═══ Records to process

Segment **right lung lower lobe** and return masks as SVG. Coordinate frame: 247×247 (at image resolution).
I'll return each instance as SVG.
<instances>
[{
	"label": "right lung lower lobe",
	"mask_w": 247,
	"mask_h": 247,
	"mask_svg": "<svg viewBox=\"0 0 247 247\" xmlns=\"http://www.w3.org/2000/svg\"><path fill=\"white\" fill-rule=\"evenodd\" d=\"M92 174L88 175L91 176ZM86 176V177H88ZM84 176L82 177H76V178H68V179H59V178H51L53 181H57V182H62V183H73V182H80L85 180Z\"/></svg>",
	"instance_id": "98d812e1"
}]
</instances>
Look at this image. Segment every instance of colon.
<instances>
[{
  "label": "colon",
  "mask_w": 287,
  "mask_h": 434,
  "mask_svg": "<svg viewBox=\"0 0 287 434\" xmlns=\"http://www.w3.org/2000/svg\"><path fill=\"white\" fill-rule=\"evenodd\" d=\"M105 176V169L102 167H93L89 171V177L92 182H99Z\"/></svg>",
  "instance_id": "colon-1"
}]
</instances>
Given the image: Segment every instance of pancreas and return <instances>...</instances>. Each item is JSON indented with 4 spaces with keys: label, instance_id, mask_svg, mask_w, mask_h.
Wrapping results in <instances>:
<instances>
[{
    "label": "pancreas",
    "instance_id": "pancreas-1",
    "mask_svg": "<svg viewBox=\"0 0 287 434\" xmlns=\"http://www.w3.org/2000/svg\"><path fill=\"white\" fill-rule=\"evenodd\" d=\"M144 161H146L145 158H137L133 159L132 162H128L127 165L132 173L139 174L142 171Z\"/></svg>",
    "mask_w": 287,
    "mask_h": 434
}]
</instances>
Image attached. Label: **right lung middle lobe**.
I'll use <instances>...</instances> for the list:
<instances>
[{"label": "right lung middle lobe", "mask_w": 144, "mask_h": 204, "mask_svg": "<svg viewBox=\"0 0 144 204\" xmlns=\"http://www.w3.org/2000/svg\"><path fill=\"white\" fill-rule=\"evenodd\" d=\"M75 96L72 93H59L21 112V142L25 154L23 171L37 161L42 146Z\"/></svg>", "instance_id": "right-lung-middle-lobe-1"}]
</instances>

══════

> **Work to complete**
Output every line of the items above as a JSON list of strings, one string per line, omitting blank lines.

> **Response below**
[
  "Segment **right lung lower lobe** and return masks as SVG. Coordinate frame: 247×247 (at image resolution).",
  "I'll return each instance as SVG.",
  "<instances>",
  "[{",
  "\t\"label\": \"right lung lower lobe\",",
  "\t\"mask_w\": 247,",
  "\t\"mask_h\": 247,",
  "\t\"mask_svg\": \"<svg viewBox=\\\"0 0 247 247\\\" xmlns=\\\"http://www.w3.org/2000/svg\\\"><path fill=\\\"white\\\" fill-rule=\\\"evenodd\\\" d=\\\"M92 174L88 175L91 176ZM86 176V177H88ZM84 176L82 177H76V178H68V179H59V178H51L53 181H57V182H62V183H73V182H80L85 180Z\\\"/></svg>\",",
  "\t\"instance_id\": \"98d812e1\"",
  "}]",
  "</instances>",
  "Look at this image. Segment every instance of colon.",
  "<instances>",
  "[{",
  "  \"label\": \"colon\",",
  "  \"mask_w\": 287,",
  "  \"mask_h\": 434,",
  "  \"mask_svg\": \"<svg viewBox=\\\"0 0 287 434\\\" xmlns=\\\"http://www.w3.org/2000/svg\\\"><path fill=\\\"white\\\" fill-rule=\\\"evenodd\\\" d=\\\"M105 176V169L102 167H93L89 171V177L92 182H99Z\\\"/></svg>\",",
  "  \"instance_id\": \"colon-1\"",
  "}]",
  "</instances>",
  "Given the image: Segment every instance of pancreas and return <instances>...</instances>. Each item is JSON indented with 4 spaces with keys: label, instance_id, mask_svg, mask_w, mask_h.",
  "Wrapping results in <instances>:",
  "<instances>",
  "[{",
  "    \"label\": \"pancreas\",",
  "    \"instance_id\": \"pancreas-1\",",
  "    \"mask_svg\": \"<svg viewBox=\\\"0 0 287 434\\\" xmlns=\\\"http://www.w3.org/2000/svg\\\"><path fill=\\\"white\\\" fill-rule=\\\"evenodd\\\" d=\\\"M144 161H146L145 158H137L133 159L132 162H128L127 165L132 173L139 174L142 171Z\\\"/></svg>\",",
  "    \"mask_w\": 287,",
  "    \"mask_h\": 434",
  "}]",
  "</instances>",
  "Image attached. Label: **right lung middle lobe**.",
  "I'll use <instances>...</instances> for the list:",
  "<instances>",
  "[{\"label\": \"right lung middle lobe\", \"mask_w\": 144, \"mask_h\": 204, \"mask_svg\": \"<svg viewBox=\\\"0 0 144 204\\\" xmlns=\\\"http://www.w3.org/2000/svg\\\"><path fill=\\\"white\\\" fill-rule=\\\"evenodd\\\" d=\\\"M75 96L72 93H59L21 112V142L25 154L23 171L37 161L42 146Z\\\"/></svg>\", \"instance_id\": \"right-lung-middle-lobe-1\"}]",
  "</instances>"
]